For over 20 years, DOL has insisted that it may investigate the whole of an H-1B employer’s LCA compliance practices when it finds reasonable cause to believe a violation has been committed based on the allegations contained in an LCA complaint filed by or on behalf of an aggrieved party or organization — no matter how limited the violation alleged or the 12-month limitations period governing the complaint.  In a case of first impression applying standard rules of statutory construction, on December 14, 2015, a divided panel of the United States Court of Appeals for the Eighth Circuit ruled 2-1 that DOL had exceeded its statutory authority by insisting from the outset upon the conduct of an over-broad investigation of the employer’s compliance with all of the LCA attestation regulations despite the limited nature of the violation alleged by a single H-1B worker and the limitations period applicable to that alleged violation.  As a consequence, the majority vacated the judgment of the district court affirming the final DOL order directing the employer to pay 52 H-1B workers more than $360,000 thousand in back wages plus pre- and post-judgment based on violations discovered because of the unauthorized scope of the investigation from the outset.   See Greater Missouri Medical Pro-Care Providers, Inc. v. Perez, Circuit/1720691.html#sthash.g5wXP9RU.dpuf.   

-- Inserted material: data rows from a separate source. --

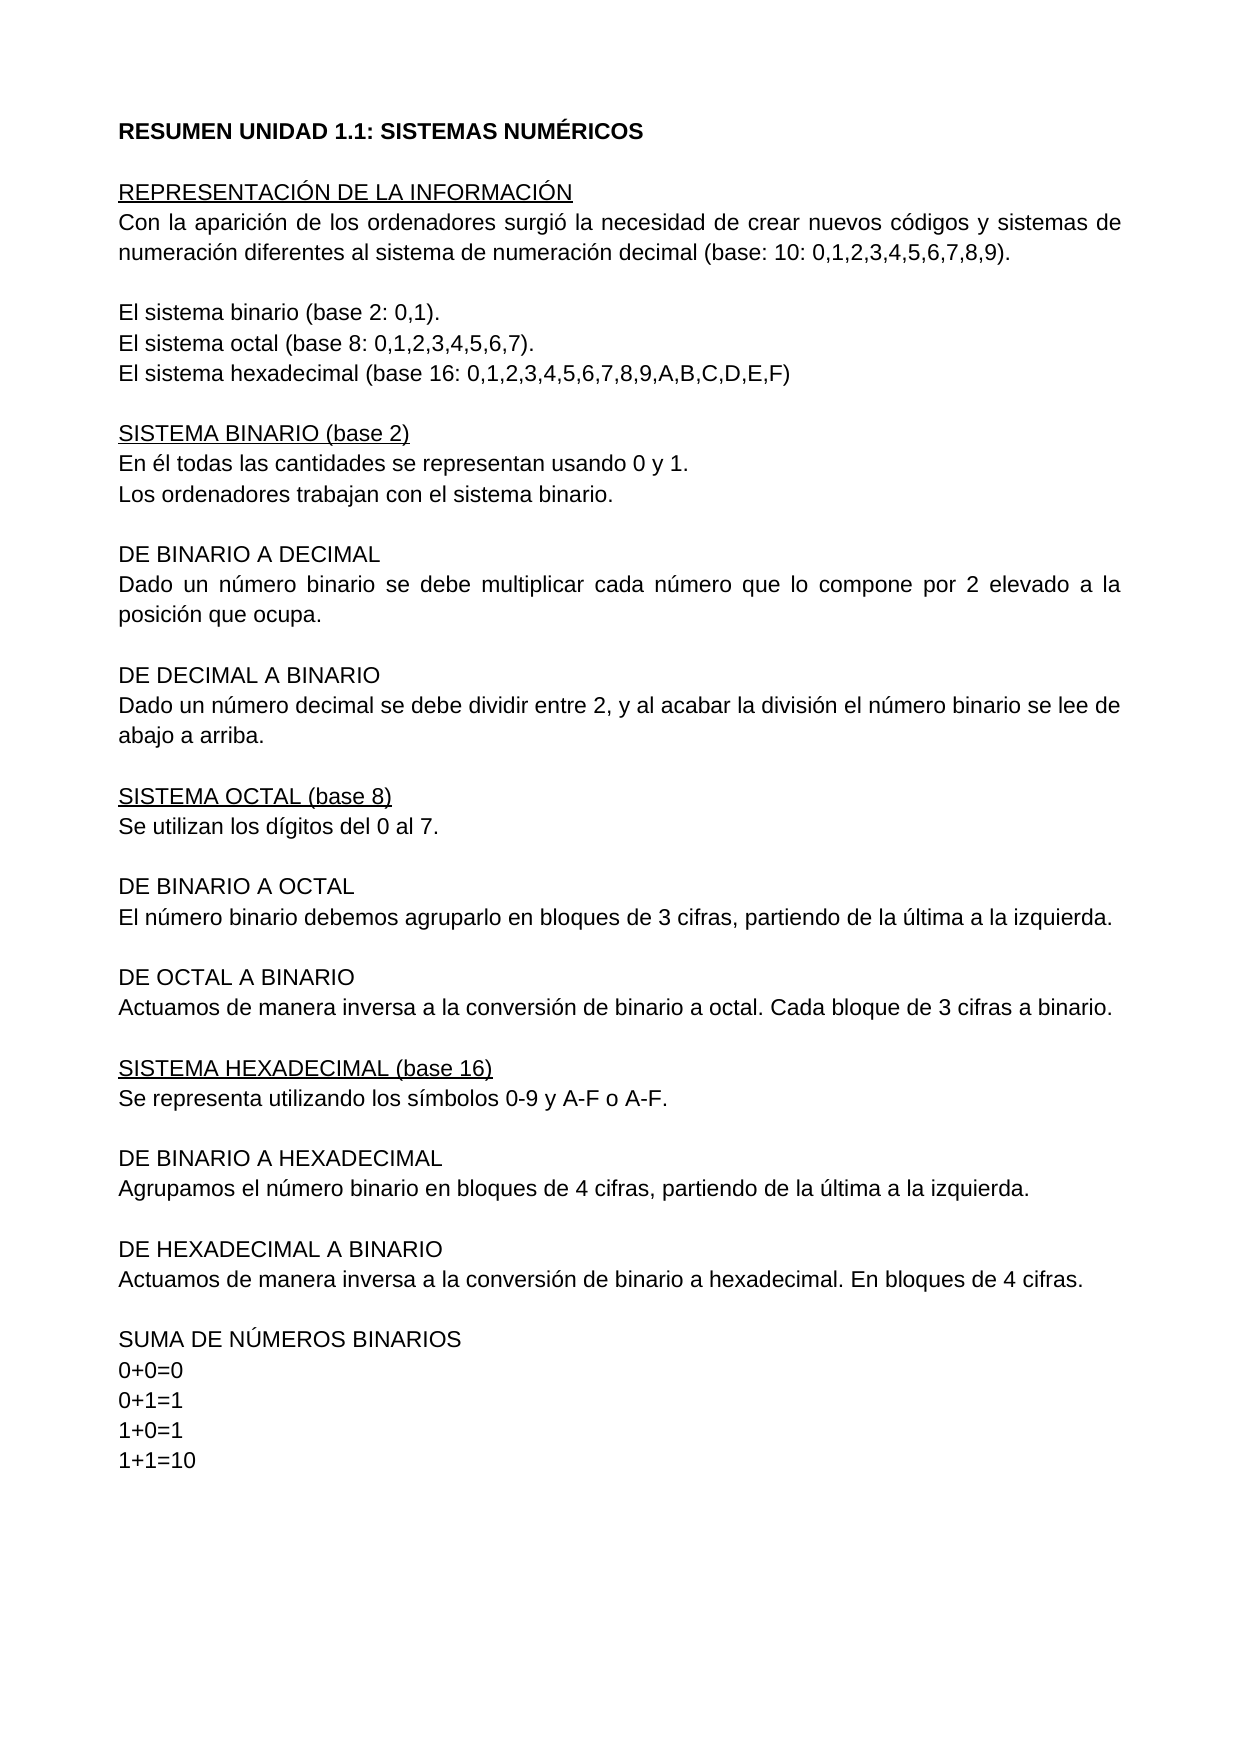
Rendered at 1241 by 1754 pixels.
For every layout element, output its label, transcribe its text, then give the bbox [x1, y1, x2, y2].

text El sistema hexadecimal (base 16: 0,1,2,3,4,5,6,7,8,9,A,B,C,D,E,F) [118, 360, 1122, 386]
text Actuamos de manera inversa a la conversión de binario a hexadecimal. En bloques de 4 cifras. [118, 1266, 1122, 1292]
text DE DECIMAL A BINARIO [118, 662, 1122, 688]
text Dado un número binario se debe multiplicar cada número que lo compone por 2 elevado a la posición que ocupa. [118, 571, 1122, 628]
text El sistema binario (base 2: 0,1). [118, 299, 1122, 326]
text SISTEMA OCTAL (base 8) [118, 783, 1122, 809]
text El sistema octal (base 8: 0,1,2,3,4,5,6,7). [118, 329, 1122, 356]
text REPRESENTACIÓN DE LA INFORMACIÓN [118, 178, 1122, 205]
text Con la aparición de los ordenadores surgió la necesidad de crear nuevos códigos y sistemas de numeración diferentes al sistema de numeración decimal (base: 10: 0,1,2,3,4,5,6,7,8,9). [118, 209, 1122, 265]
text Agrupamos el número binario en bloques de 4 cifras, partiendo de la última a la izquierda. [118, 1175, 1122, 1202]
text Actuamos de manera inversa a la conversión de binario a octal. Cada bloque de 3 cifras a binario. [118, 994, 1122, 1020]
text RESUMEN UNIDAD 1.1: SISTEMAS NUMÉRICOS [118, 118, 1122, 144]
text DE BINARIO A DECIMAL [118, 541, 1122, 567]
text DE HEXADECIMAL A BINARIO [118, 1236, 1122, 1262]
text Se utilizan los dígitos del 0 al 7. [118, 813, 1122, 839]
text El número binario debemos agruparlo en bloques de 3 cifras, partiendo de la última a la izquierda. [118, 903, 1122, 930]
text DE BINARIO A HEXADECIMAL [118, 1145, 1122, 1171]
text 0+0=0 [118, 1357, 1122, 1383]
text DE BINARIO A OCTAL [118, 873, 1122, 899]
text Se representa utilizando los símbolos 0-9 y A-F o A-F. [118, 1085, 1122, 1111]
text 1+0=1 [118, 1417, 1122, 1443]
text En él todas las cantidades se representan usando 0 y 1. [118, 450, 1122, 477]
text 0+1=1 [118, 1387, 1122, 1413]
text Dado un número decimal se debe dividir entre 2, y al acabar la división el número binario se lee de abajo a arriba. [118, 692, 1122, 748]
text DE OCTAL A BINARIO [118, 964, 1122, 990]
text SISTEMA HEXADECIMAL (base 16) [118, 1054, 1122, 1081]
text SISTEMA BINARIO (base 2) [118, 420, 1122, 446]
text 1+1=10 [118, 1447, 1122, 1473]
text SUMA DE NÚMEROS BINARIOS [118, 1326, 1122, 1353]
text Los ordenadores trabajan con el sistema binario. [118, 481, 1122, 507]
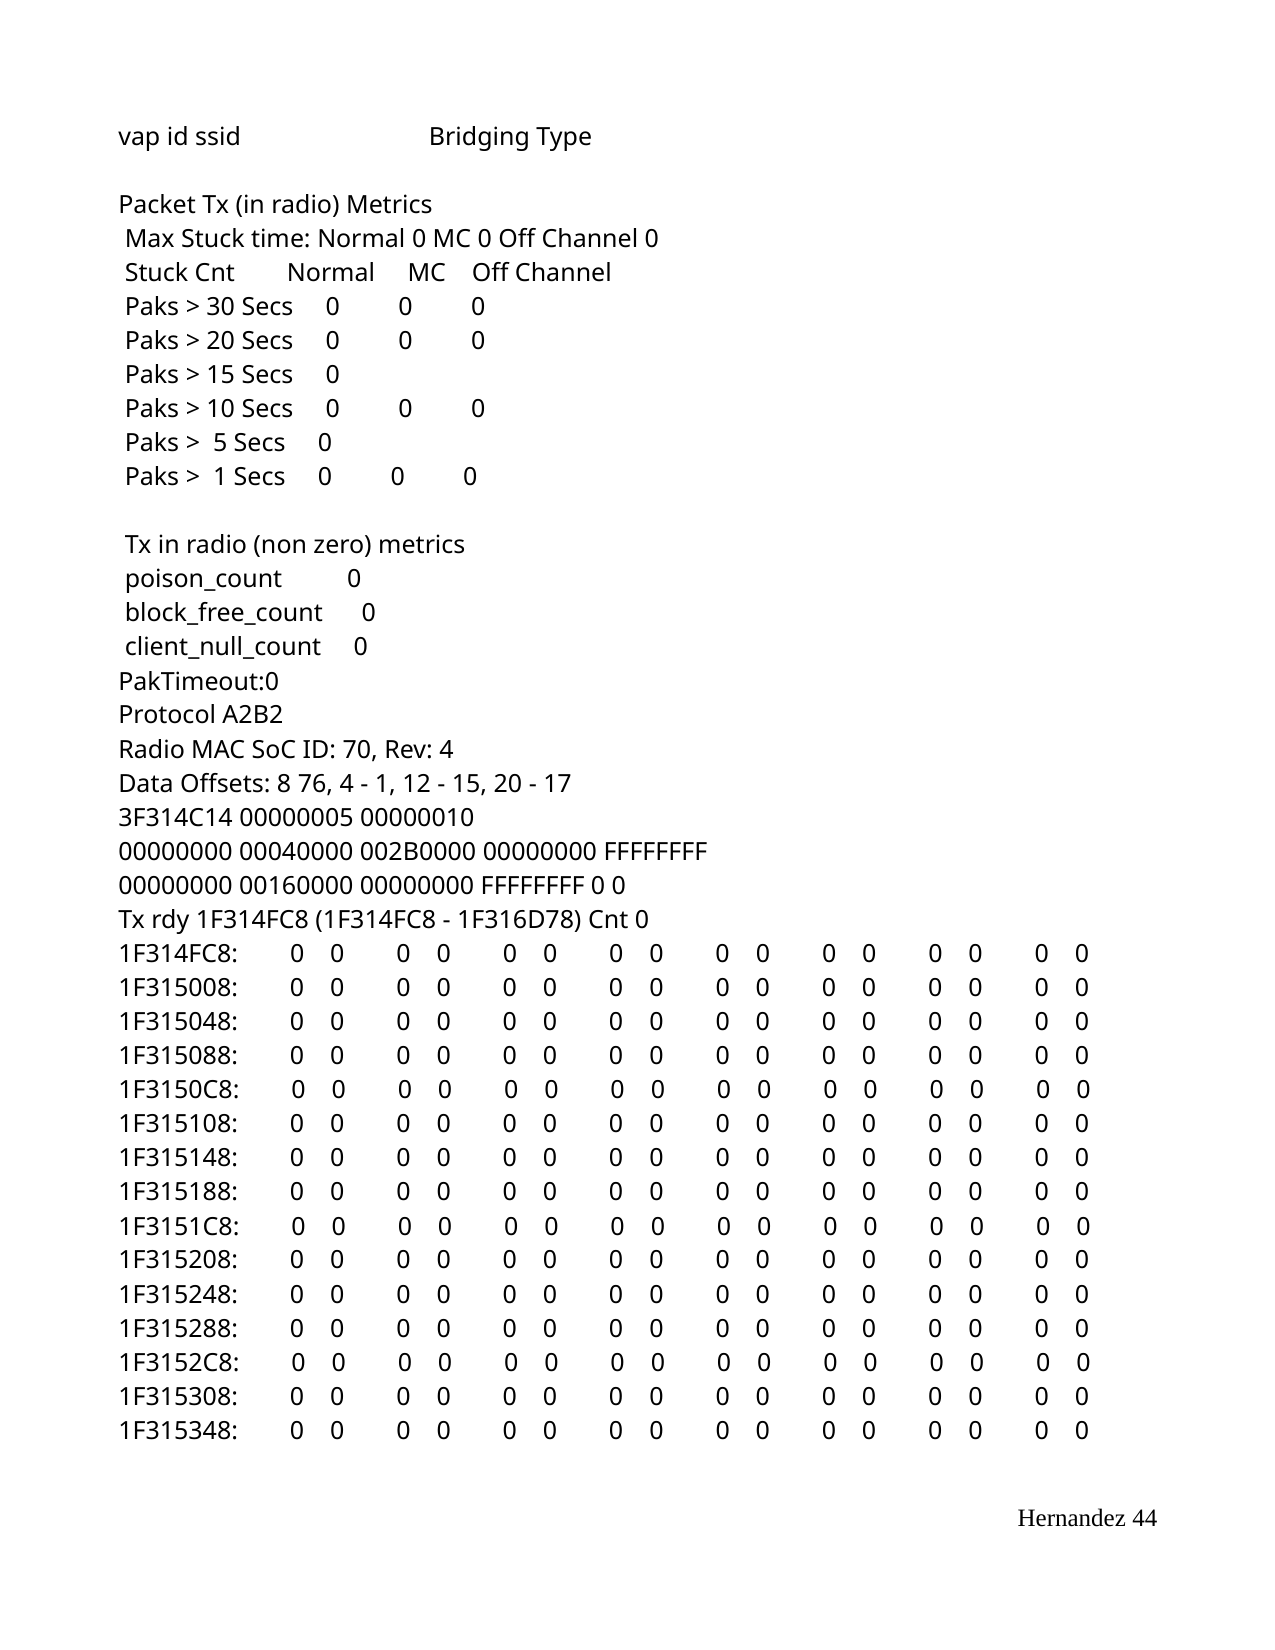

It is impossible to overstate the legal significance of this decision.   Going forward, at the outset of every LCA investigation, DOL should be challenged to disclose the filing date giving rise to jurisdiction and the specific violation(s) alleged. Employers and their counsel should refuse to turn over documents and information demanded by the agency that exceeds the reasonable time and scope of the identified violation(s). Finally, employers contesting non-final LCA determinations before DOL administrative law judges or the Administrative Review Board should insist upon the dismissal of all liability findings, back pay orders, civil money penalties and other sanctions discovered that were discovered as a result initially-ordered, and comprehensive investigations as ultra vires.

Congratulations to Greater Missouri Health Care and its lawyers for preservering throughout the lengthy DOL review process and securing an important victory for H-1B employer-sponsors who have too long suffered from the agency’s over-broad, unauthorized enforcement over-reach.